What you should do.
State only how many lines of the records contain the string "отчислений".

[Collected data]

>>>

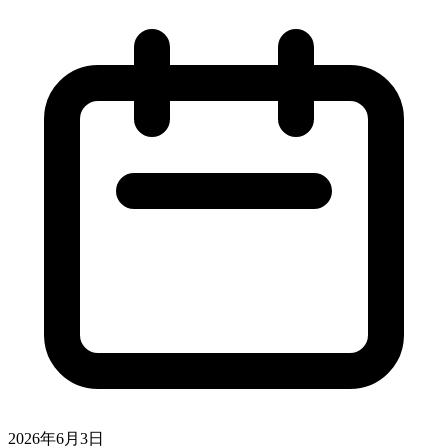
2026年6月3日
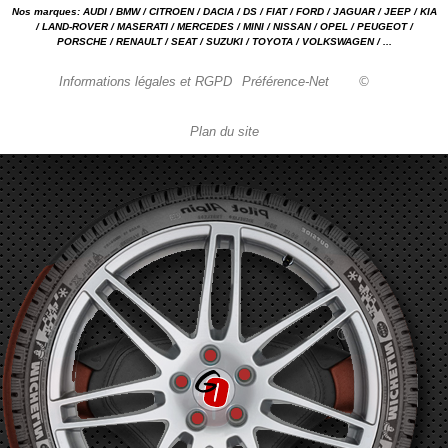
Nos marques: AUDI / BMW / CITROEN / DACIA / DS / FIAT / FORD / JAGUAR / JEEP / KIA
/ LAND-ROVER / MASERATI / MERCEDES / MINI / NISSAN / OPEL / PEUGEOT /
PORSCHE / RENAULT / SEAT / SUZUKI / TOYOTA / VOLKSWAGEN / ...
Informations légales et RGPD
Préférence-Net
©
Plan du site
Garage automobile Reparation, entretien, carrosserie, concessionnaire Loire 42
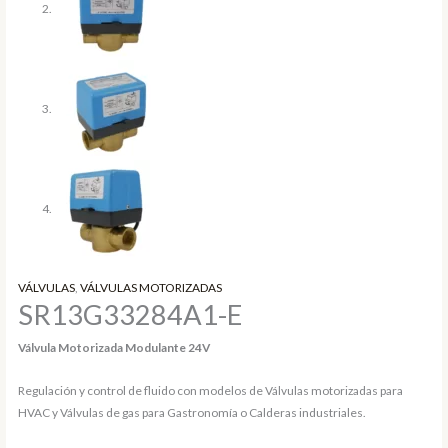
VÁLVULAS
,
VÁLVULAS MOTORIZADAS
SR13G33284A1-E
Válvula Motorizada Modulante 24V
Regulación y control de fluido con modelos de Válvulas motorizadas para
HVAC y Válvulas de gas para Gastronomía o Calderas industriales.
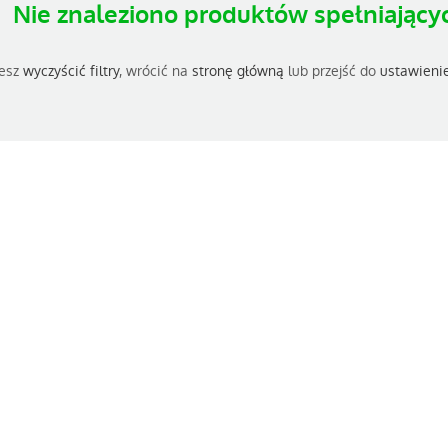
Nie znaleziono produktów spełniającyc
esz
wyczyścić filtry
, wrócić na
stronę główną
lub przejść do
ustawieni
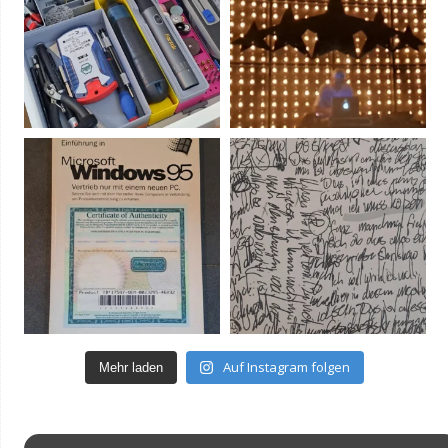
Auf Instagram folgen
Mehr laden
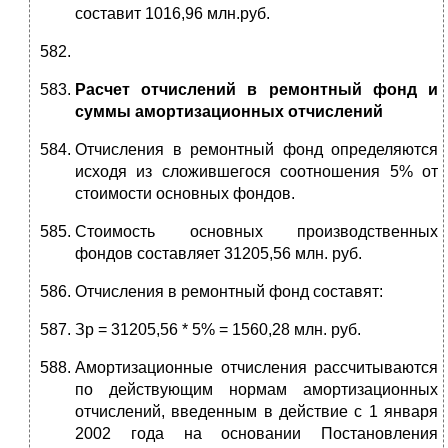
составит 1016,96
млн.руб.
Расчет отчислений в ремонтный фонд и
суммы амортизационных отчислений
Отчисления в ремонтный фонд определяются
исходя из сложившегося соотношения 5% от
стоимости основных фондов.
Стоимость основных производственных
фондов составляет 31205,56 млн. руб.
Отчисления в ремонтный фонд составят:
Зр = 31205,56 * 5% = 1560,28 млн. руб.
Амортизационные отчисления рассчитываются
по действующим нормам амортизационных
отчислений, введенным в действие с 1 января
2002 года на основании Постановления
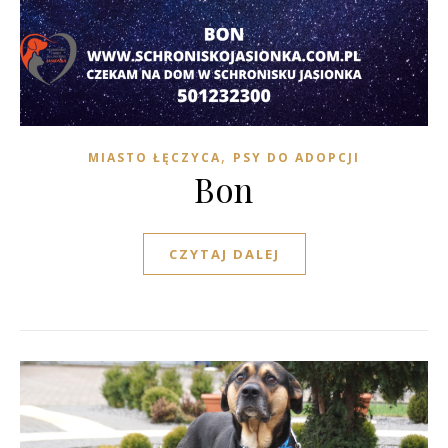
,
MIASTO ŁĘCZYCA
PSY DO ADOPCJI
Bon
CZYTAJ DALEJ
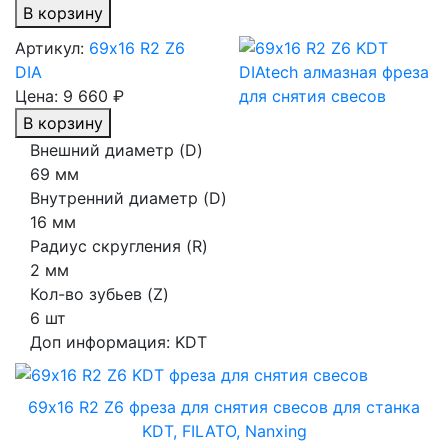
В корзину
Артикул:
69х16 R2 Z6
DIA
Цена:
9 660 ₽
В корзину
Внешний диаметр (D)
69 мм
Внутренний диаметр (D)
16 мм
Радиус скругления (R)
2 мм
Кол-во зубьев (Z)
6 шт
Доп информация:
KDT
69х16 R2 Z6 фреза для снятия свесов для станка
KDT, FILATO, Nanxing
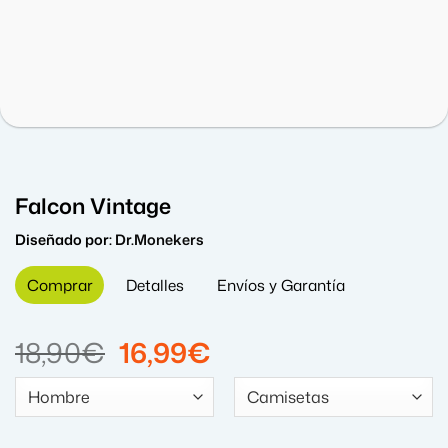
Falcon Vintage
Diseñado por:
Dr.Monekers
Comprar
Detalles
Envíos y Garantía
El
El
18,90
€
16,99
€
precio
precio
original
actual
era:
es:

<<<

Answer to this problem.
3